EXERCISE AIM:
Count how many lines in the rows below contain the string "Sehr", treating uppercase and lowercase as different. Reply with the number alone.

DATA SUPPLIED:
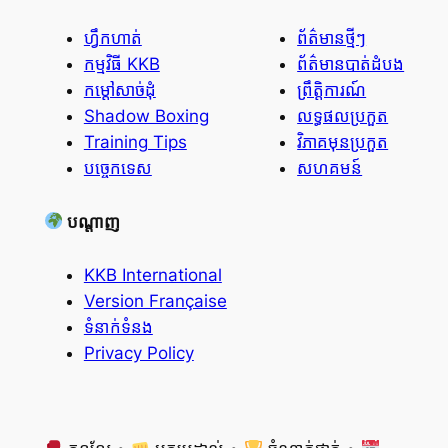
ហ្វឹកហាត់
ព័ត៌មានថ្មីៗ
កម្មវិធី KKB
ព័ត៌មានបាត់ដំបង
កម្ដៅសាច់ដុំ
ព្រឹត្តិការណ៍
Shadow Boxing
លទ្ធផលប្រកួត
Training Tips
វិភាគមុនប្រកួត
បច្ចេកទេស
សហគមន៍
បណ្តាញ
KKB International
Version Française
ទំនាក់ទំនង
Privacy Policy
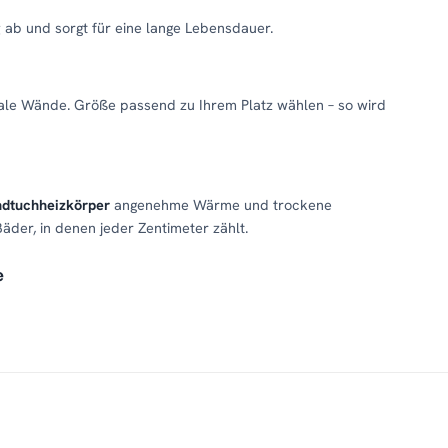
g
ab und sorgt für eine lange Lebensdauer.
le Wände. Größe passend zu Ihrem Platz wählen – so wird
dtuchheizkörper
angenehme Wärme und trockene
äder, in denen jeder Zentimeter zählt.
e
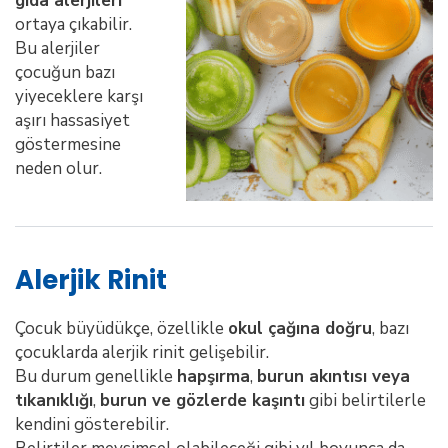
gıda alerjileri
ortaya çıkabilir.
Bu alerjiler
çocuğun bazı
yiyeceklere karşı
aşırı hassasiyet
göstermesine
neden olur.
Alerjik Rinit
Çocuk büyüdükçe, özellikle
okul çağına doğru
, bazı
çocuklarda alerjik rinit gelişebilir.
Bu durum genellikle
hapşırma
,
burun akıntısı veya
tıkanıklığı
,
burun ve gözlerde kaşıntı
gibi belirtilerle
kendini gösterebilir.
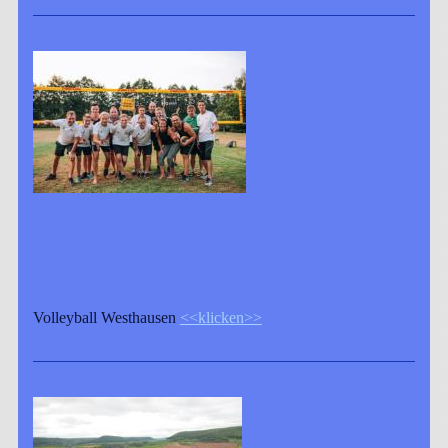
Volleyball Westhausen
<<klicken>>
...
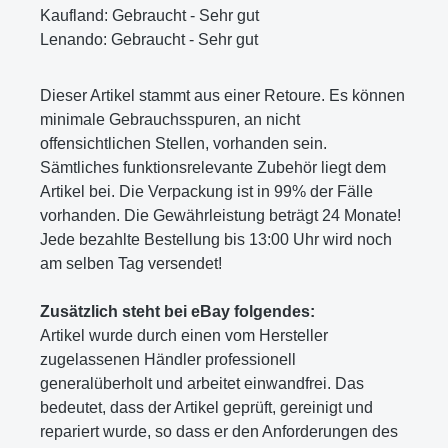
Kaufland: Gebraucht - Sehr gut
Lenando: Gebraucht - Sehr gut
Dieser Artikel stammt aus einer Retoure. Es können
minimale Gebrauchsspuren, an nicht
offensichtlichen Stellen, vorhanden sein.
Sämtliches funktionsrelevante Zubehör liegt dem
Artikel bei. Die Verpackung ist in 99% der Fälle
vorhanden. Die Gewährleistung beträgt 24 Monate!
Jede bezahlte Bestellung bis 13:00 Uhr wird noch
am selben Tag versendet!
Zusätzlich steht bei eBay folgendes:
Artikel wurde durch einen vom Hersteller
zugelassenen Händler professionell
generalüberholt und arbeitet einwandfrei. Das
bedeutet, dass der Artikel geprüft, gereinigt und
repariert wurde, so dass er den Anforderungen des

YOUR SOLUTION:
2